Revue dramatique - 31 juillet 1920

Revue dramatique - 31 juillet 1920
Revue des Deux Mondes6e période, tome 58 (p. 657-660).
REVUE DRAMATIQUE


ODÉON : LE MAÎTRE DE SON CŒUR, par M. PAUL RAYNAL


Ce n’est plus guère la saison, au mois d’août, pour parler de théâtre. Mais le peu de place, dont je disposais dans ma dernière chronique, a été pris par les concours du Conservatoire. Et la pièce de M. Paul Raynal, le Maître de son cœur, ayant chance d’être la plus intéressante de celles qui ont été jouées cette année, je serais sans excuse de ne pas dire la joie que j’ai eue à l’applaudir. Voilà une pièce de pure lignée française et qui se place d’elle-même dans la suite de notre théâtre. Le public ne s’y est pas trompé. J’ai assisté à une représentation du dimanche : public de famille et public d’été. Pensez-vous qu’il se soit refusé devant cette pièce sans intrigue, sans péripéties, sans épisodes, toute en finesses et en nuances ? Il lui a fait fête, parce qu’il y a reconnu un son qui est expressément de chez nous. Et soyons justes pour les critiques : ils s’en étaient presque tous aperçu. Ceux qui font dater le théâtre du temps où ils ont commencé d’y aller, ont évoqué la manière de M. de Porto-Riche. D’autres, plus érudits, ont rappelé Musset, ou même poussé jusqu’à Marivaux. Ils auraient pu remonter plus haut encore. Car le courant vient de loin et traverse toute notre littérature dramatique. Si du Nord nous sont venus, à défaut de la lumière, la dissertation, la prédication, l’allégorie, le symbole et l’ennui, rien n’est plus purement français que le théâtre d’analyse. L’étude du cœur, voilà notre domaine. Le drame qui nous intéresse, c’est celui qui naît du conflit des sentiments. Nous voulons de la passion au théâtre, et de la passion qui sache s’expliquer avec lucidité et s’exprimer avec délicatesse. Nous raffolons de la conversation, où nous excellons parce que nous avons l’intelligence ouverte et l’esprit agile. Nous y prenons un plaisir d’art. Dissection du cœur, émotion qui se connaît et se contient, jeux de l’amour et de l’esprit, c’est tout cela que nous avons retrouvé dans la pièce de M. Raynal, et qui nous a ravis.

SÉRIE D'EXERCICES ->
• 1. Dans la critique du Maître de son cœur, quels auteurs les critiques « plus érudits » ont-ils rappelés ?
• 2. Prolongez la critique du Maître de son cœur après sa dernière phrase.

DONNÉES FOURNIES ->
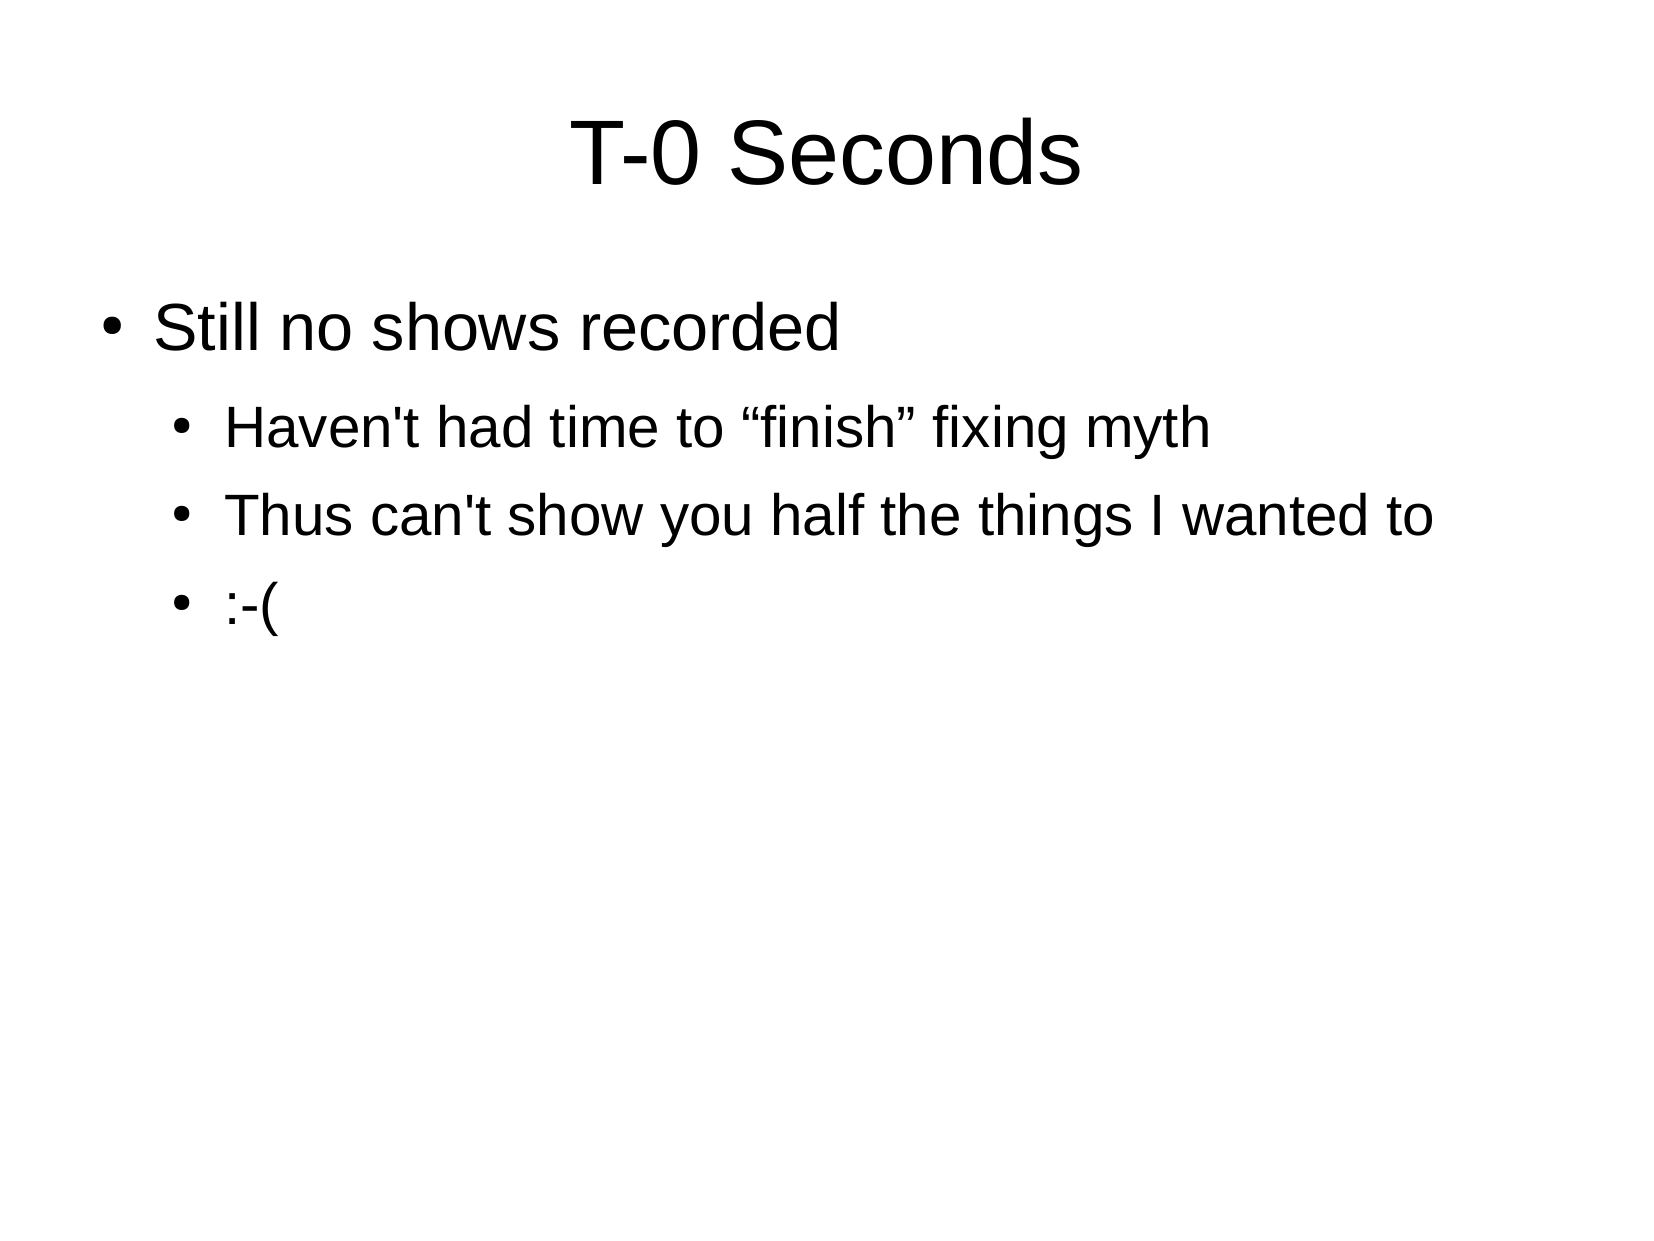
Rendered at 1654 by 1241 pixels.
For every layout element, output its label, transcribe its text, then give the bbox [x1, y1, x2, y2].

CORRIGÉ ->
• 1. Musset, et même Marivaux.

• 2.
Deux jeunes gens, Henri Guise et Simon de Péran, sont liés par une étroite amitié : Simon, tendre, ardent, impulsif, tout à l’amour où il se livre tout entier ; Henri Guise, plus froid, plus réservé, se prêtant à ses sentiments et ne s’y donnant pas, clairvoyant, ironique, grimpé dans son cerveau, enfin maître de son cœur. Entre eux une jeune veuve, duchesse s’il vous plaît, Aline de Rège, Simon en est amoureux et il est à la veille d’en être aimé. Elle va l’aimer, aujourd’hui ou demain, ce soir ou tout à l’heure, et rien n’est plus sûr… Parce qu’il est heureux et parce que tout son cœur jaillit sur ses lèvres, Simon, naturellement, nécessairement, à celle qu’il aime parle de son ami, à Aline de Rège parle d’Henri Guise. Il exalte leur amitié que rien, pas même l’amour, ne pourrait briser. Et il fait d’Henri Guise un portrait enthousiaste.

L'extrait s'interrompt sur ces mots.